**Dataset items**
+++

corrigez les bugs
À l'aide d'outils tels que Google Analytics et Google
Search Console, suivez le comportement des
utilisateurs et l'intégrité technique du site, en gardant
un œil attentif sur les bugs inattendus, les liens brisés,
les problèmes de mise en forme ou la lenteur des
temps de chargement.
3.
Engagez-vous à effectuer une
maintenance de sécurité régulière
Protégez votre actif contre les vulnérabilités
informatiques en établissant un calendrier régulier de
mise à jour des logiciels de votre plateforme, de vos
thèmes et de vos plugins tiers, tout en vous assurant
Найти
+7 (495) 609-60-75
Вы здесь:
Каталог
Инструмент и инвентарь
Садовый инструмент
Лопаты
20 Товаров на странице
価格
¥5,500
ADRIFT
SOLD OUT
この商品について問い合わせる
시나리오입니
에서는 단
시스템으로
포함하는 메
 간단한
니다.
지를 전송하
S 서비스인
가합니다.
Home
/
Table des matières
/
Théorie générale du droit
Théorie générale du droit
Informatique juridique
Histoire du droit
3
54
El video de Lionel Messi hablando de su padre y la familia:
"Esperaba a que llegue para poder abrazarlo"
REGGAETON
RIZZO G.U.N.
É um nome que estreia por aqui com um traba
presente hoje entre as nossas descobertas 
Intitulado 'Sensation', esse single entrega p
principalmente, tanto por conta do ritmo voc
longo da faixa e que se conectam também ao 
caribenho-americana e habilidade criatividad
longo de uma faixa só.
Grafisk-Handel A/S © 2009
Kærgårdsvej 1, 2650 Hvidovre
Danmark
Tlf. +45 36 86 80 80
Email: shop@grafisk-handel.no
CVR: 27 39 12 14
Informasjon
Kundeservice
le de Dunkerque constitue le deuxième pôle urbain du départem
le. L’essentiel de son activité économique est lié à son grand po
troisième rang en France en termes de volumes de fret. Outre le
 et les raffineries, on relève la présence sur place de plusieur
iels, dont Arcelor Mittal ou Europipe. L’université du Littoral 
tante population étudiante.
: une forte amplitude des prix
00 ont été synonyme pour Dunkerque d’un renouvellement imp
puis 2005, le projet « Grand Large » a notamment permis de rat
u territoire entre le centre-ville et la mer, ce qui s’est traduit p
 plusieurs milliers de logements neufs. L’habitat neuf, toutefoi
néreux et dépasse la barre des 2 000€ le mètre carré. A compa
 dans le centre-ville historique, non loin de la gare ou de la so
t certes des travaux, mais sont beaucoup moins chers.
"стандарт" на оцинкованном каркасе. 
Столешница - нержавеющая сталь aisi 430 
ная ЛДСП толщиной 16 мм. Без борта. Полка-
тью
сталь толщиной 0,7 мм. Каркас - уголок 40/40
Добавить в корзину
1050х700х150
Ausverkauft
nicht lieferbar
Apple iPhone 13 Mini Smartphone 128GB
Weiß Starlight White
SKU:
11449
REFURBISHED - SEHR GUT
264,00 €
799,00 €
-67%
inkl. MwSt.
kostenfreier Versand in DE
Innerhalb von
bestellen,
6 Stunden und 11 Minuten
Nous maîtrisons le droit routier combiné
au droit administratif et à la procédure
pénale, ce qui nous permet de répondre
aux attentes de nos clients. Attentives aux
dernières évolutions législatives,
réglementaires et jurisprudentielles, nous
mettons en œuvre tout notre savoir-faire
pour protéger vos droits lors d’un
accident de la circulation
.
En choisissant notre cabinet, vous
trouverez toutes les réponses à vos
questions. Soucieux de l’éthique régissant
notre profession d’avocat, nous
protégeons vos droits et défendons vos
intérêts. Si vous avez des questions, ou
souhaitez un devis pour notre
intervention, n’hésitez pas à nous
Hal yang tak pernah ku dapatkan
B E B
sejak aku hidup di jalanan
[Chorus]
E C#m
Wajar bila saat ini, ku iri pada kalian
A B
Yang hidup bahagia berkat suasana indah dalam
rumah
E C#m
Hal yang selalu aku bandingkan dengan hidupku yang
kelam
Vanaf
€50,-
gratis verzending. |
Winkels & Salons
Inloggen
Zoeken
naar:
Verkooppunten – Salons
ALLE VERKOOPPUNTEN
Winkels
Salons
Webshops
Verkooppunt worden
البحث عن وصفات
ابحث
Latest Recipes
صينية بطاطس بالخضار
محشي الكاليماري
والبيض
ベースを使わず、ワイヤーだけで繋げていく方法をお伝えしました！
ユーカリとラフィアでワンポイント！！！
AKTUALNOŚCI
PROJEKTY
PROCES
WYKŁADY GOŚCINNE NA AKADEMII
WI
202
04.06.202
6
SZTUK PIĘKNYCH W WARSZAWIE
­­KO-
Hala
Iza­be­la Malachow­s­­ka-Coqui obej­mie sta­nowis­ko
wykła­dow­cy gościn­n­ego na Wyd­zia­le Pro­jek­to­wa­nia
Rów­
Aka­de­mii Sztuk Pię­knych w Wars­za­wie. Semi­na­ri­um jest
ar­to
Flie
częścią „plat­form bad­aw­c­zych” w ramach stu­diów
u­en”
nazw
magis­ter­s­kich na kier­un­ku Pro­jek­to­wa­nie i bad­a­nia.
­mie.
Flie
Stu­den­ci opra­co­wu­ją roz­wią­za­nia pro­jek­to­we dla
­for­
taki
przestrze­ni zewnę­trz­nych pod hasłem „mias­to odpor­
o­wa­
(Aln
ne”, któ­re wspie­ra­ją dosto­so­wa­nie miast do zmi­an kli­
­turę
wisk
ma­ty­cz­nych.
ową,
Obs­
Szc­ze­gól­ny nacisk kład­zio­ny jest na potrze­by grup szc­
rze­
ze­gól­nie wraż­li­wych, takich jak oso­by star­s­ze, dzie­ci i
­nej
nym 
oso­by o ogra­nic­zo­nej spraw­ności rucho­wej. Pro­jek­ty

+++

**Task statement**
Reproduce every line of the items above verbatim, keeping the original characters, spacing, and line order.

**Result**
corrigez les bugs
À l'aide d'outils tels que Google Analytics et Google
Search Console, suivez le comportement des
utilisateurs et l'intégrité technique du site, en gardant
un œil attentif sur les bugs inattendus, les liens brisés,
les problèmes de mise en forme ou la lenteur des
temps de chargement.
3.
Engagez-vous à effectuer une
maintenance de sécurité régulière
Protégez votre actif contre les vulnérabilités
informatiques en établissant un calendrier régulier de
mise à jour des logiciels de votre plateforme, de vos
thèmes et de vos plugins tiers, tout en vous assurant
Найти
+7 (495) 609-60-75
Вы здесь:
Каталог
Инструмент и инвентарь
Садовый инструмент
Лопаты
20 Товаров на странице
価格
¥5,500
ADRIFT
SOLD OUT
この商品について問い合わせる
시나리오입니
에서는 단
시스템으로
포함하는 메
 간단한
니다.
지를 전송하
S 서비스인
가합니다.
Home
/
Table des matières
/
Théorie générale du droit
Théorie générale du droit
Informatique juridique
Histoire du droit
3
54
El video de Lionel Messi hablando de su padre y la familia:
"Esperaba a que llegue para poder abrazarlo"
REGGAETON
RIZZO G.U.N.
É um nome que estreia por aqui com um traba
presente hoje entre as nossas descobertas 
Intitulado 'Sensation', esse single entrega p
principalmente, tanto por conta do ritmo voc
longo da faixa e que se conectam também ao 
caribenho-americana e habilidade criatividad
longo de uma faixa só.
Grafisk-Handel A/S © 2009
Kærgårdsvej 1, 2650 Hvidovre
Danmark
Tlf. +45 36 86 80 80
Email: shop@grafisk-handel.no
CVR: 27 39 12 14
Informasjon
Kundeservice
le de Dunkerque constitue le deuxième pôle urbain du départem
le. L’essentiel de son activité économique est lié à son grand po
troisième rang en France en termes de volumes de fret. Outre le
 et les raffineries, on relève la présence sur place de plusieur
iels, dont Arcelor Mittal ou Europipe. L’université du Littoral 
tante population étudiante.
: une forte amplitude des prix
00 ont été synonyme pour Dunkerque d’un renouvellement imp
puis 2005, le projet « Grand Large » a notamment permis de rat
u territoire entre le centre-ville et la mer, ce qui s’est traduit p
 plusieurs milliers de logements neufs. L’habitat neuf, toutefoi
néreux et dépasse la barre des 2 000€ le mètre carré. A compa
 dans le centre-ville historique, non loin de la gare ou de la so
t certes des travaux, mais sont beaucoup moins chers.
"стандарт" на оцинкованном каркасе. 
Столешница - нержавеющая сталь aisi 430 
ная ЛДСП толщиной 16 мм. Без борта. Полка-
тью
сталь толщиной 0,7 мм. Каркас - уголок 40/40
Добавить в корзину
1050х700х150
Ausverkauft
nicht lieferbar
Apple iPhone 13 Mini Smartphone 128GB
Weiß Starlight White
SKU:
11449
REFURBISHED - SEHR GUT
264,00 €
799,00 €
-67%
inkl. MwSt.
kostenfreier Versand in DE
Innerhalb von
bestellen,
6 Stunden und 11 Minuten
Nous maîtrisons le droit routier combiné
au droit administratif et à la procédure
pénale, ce qui nous permet de répondre
aux attentes de nos clients. Attentives aux
dernières évolutions législatives,
réglementaires et jurisprudentielles, nous
mettons en œuvre tout notre savoir-faire
pour protéger vos droits lors d’un
accident de la circulation
.
En choisissant notre cabinet, vous
trouverez toutes les réponses à vos
questions. Soucieux de l’éthique régissant
notre profession d’avocat, nous
protégeons vos droits et défendons vos
intérêts. Si vous avez des questions, ou
souhaitez un devis pour notre
intervention, n’hésitez pas à nous
Hal yang tak pernah ku dapatkan
B E B
sejak aku hidup di jalanan
[Chorus]
E C#m
Wajar bila saat ini, ku iri pada kalian
A B
Yang hidup bahagia berkat suasana indah dalam
rumah
E C#m
Hal yang selalu aku bandingkan dengan hidupku yang
kelam
Vanaf
€50,-
gratis verzending. |
Winkels & Salons
Inloggen
Zoeken
naar:
Verkooppunten – Salons
ALLE VERKOOPPUNTEN
Winkels
Salons
Webshops
Verkooppunt worden
البحث عن وصفات
ابحث
Latest Recipes
صينية بطاطس بالخضار
محشي الكاليماري
والبيض
ベースを使わず、ワイヤーだけで繋げていく方法をお伝えしました！
ユーカリとラフィアでワンポイント！！！
AKTUALNOŚCI
PROJEKTY
PROCES
WYKŁADY GOŚCINNE NA AKADEMII
WI
202
04.06.202
6
SZTUK PIĘKNYCH W WARSZAWIE
­­KO-
Hala
Iza­be­la Malachow­s­­ka-Coqui obej­mie sta­nowis­ko
wykła­dow­cy gościn­n­ego na Wyd­zia­le Pro­jek­to­wa­nia
Rów­
Aka­de­mii Sztuk Pię­knych w Wars­za­wie. Semi­na­ri­um jest
ar­to
Flie
częścią „plat­form bad­aw­c­zych” w ramach stu­diów
u­en”
nazw
magis­ter­s­kich na kier­un­ku Pro­jek­to­wa­nie i bad­a­nia.
­mie.
Flie
Stu­den­ci opra­co­wu­ją roz­wią­za­nia pro­jek­to­we dla
­for­
taki
przestrze­ni zewnę­trz­nych pod hasłem „mias­to odpor­
o­wa­
(Aln
ne”, któ­re wspie­ra­ją dosto­so­wa­nie miast do zmi­an kli­
­turę
wisk
ma­ty­cz­nych.
ową,
Obs­
Szc­ze­gól­ny nacisk kład­zio­ny jest na potrze­by grup szc­
rze­
ze­gól­nie wraż­li­wych, takich jak oso­by star­s­ze, dzie­ci i
­nej
nym 
oso­by o ogra­nic­zo­nej spraw­ności rucho­wej. Pro­jek­ty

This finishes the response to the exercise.